*Your objective*. Could you find every line in the entries below that holds the word "cleave" and copy it?

*Excerpted records*.
○ ○ ○
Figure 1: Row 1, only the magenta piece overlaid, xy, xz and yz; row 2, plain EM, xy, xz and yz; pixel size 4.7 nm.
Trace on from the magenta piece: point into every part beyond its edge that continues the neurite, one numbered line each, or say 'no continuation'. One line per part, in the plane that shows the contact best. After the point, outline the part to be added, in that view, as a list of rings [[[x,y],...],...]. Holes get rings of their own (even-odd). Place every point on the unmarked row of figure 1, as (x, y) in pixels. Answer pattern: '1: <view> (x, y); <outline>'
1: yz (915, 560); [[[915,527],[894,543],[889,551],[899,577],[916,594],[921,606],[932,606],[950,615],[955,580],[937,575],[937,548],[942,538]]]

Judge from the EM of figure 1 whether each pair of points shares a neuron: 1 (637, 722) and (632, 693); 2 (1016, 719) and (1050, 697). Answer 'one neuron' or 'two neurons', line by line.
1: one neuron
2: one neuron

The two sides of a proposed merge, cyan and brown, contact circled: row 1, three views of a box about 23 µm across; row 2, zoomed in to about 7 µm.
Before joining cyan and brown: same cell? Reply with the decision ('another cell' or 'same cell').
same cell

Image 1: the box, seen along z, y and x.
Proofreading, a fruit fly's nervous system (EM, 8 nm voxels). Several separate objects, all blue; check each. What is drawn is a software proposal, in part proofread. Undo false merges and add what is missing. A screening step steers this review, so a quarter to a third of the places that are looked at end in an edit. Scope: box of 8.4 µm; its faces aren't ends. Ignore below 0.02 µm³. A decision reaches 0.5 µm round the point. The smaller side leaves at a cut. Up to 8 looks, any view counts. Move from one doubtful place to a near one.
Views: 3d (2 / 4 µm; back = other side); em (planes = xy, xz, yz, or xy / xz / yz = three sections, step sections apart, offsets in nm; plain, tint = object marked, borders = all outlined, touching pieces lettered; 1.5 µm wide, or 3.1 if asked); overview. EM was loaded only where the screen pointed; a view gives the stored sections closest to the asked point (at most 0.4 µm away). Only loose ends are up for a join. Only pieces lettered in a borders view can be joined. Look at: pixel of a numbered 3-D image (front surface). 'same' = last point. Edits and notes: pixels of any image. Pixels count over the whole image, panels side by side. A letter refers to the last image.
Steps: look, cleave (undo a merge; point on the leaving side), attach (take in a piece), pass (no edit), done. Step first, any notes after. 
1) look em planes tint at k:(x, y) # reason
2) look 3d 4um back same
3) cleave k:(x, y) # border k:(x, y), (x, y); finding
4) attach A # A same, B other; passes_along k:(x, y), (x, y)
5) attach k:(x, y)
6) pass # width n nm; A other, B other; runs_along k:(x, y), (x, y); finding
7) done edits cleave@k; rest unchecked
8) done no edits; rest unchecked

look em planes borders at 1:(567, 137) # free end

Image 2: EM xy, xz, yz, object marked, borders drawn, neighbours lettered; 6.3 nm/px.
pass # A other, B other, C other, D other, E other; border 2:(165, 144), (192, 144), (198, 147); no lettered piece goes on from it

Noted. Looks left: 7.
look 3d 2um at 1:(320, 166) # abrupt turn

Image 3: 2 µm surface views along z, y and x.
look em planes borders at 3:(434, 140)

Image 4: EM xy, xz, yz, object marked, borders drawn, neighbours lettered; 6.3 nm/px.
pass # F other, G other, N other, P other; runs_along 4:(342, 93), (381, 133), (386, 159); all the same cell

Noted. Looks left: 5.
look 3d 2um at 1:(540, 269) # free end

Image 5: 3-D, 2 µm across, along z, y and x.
○ ○ ○
*Answer space*.
Steps: look, cleave (undo a merge; point on the leaving side), attach (take in a piece), pass (no edit), done. Step first, any notes after. 
3) cleave k:(x, y) # border k:(x, y), (x, y); finding
7) done edits cleave@k; rest unchecked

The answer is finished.